This Sunday at 11 a.m., you may hear a wave of bells splashing across our city, and our region. They are being rung in remembrance and will mark the 100th anniversary of the armistice that ended World War I, a treaty that was meant to end all wars and bring a lasting peace. It occurred on the 11th hour, of the 11th day, during the 11th month.
Well, as we all know, peace is not a durable thing. Young men and woman have answered the call to serve our nation and preserve the values that our founding fathers proclaimed when they formed this perfect union, for the 100 years since. All too many have given their lives to that cause, so that we may live free and pursue our happiness.
November 11, a date that was once called Remembrance Day, was declared Veterans Day years ago to celebrate those men and women who dedicate a portion of their time on this planet to the cause of pursuing that lasting peace and protecting the one nation on earth dedicated to freedom, justice and inclusion in our government. And while those ideals are still a work in progress, the sacrifice and honor to serve them is real and now and present.
I must say it saddens me then to see over a thousand of our worthy veterans march in the streets of Detroit each Veterans Day in relative anonymity. As parades go, it has all the elements that make it a spectacle worth lining up to see. Uniformed marchers, hundreds of cool motorcycles, floats, marching bands, and this year the world-famous Shrine Children’s Hospital Parade Unit.
The Metropolitan Detroit Veterans Coalition (MDVC), an admittedly, rag tag group of volunteers that I find myself leading, has put this parade on for 13 years. The mission of the MDVC is to inspire patriotism through solidarity with our nation’s veterans. You see, we believe that patriotism, real authentic, value-based patriotism, not the wear it on your sleeve to sell something patriotism, is what binds communities. It’s what creates a common language, a common understanding and a common cause…lasting peace.
Four years ago, the MDVC added Vets Fest to the parade as way to invite communities to come together after the parade and celebrate together with veterans in music and food and family friendly fun. Three years ago, with the support of Wins for Warriors Foundation, founded by Justin Verlander, we added the 4Star 4Mile Race, a dream of local race organizer and decorated Vietnam Veteran Doug Howell. This race is emblematic of the theme for the day as it is not a race that runs before or after the Veterans Day Parade, but instead runs alongside it, in solidarity with our veterans. It is an emotional experience unlike any other in road racing.

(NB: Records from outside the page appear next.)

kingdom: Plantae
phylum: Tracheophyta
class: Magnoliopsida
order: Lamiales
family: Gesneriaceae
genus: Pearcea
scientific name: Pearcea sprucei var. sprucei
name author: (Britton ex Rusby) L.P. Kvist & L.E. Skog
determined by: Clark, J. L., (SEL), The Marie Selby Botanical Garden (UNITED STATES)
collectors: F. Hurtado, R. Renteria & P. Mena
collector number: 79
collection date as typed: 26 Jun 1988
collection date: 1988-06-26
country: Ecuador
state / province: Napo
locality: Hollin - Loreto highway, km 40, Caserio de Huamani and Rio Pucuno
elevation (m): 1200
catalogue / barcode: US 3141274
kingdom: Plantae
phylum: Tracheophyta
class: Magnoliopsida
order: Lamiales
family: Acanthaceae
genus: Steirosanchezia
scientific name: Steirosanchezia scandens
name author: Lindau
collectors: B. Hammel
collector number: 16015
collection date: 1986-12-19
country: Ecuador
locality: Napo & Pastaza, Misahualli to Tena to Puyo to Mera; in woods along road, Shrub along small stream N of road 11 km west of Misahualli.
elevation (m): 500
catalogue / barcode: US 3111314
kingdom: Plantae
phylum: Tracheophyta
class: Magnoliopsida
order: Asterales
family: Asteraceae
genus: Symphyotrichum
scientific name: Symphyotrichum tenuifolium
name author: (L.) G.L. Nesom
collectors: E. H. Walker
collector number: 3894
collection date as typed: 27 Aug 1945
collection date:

When you hear those bells this Sunday, my hope is that you are lining the streets at the start of the event we now call the Armed Services Salute, at Cass Park. Or perhaps you will be at Grand Circus Park where the Shrine Units will perform, or lining Woodward in the Foxtown area to watch and salute as the parade and runners snake their way through the route. Afterward, you can stroll up to Cass Park for the Vets Fest with music, food and fun. Or maybe you will be one of the runners toeing the line, twitching to start one of the best runs of your life.
Consider this an invitation to help inspire patriotism in our region and salute those that serve and that have served at the Armed Services Salute, this Sunday in downtown Detroit. You, and your family will be glad you did.
By the way, those bells you will hear at 11 hundred hours on Sunday, 11 November, are called the Bells of Peace. They will toll nationwide.
Jack Riley is chairman of the Metropolitan Detroit Veterans Coalition.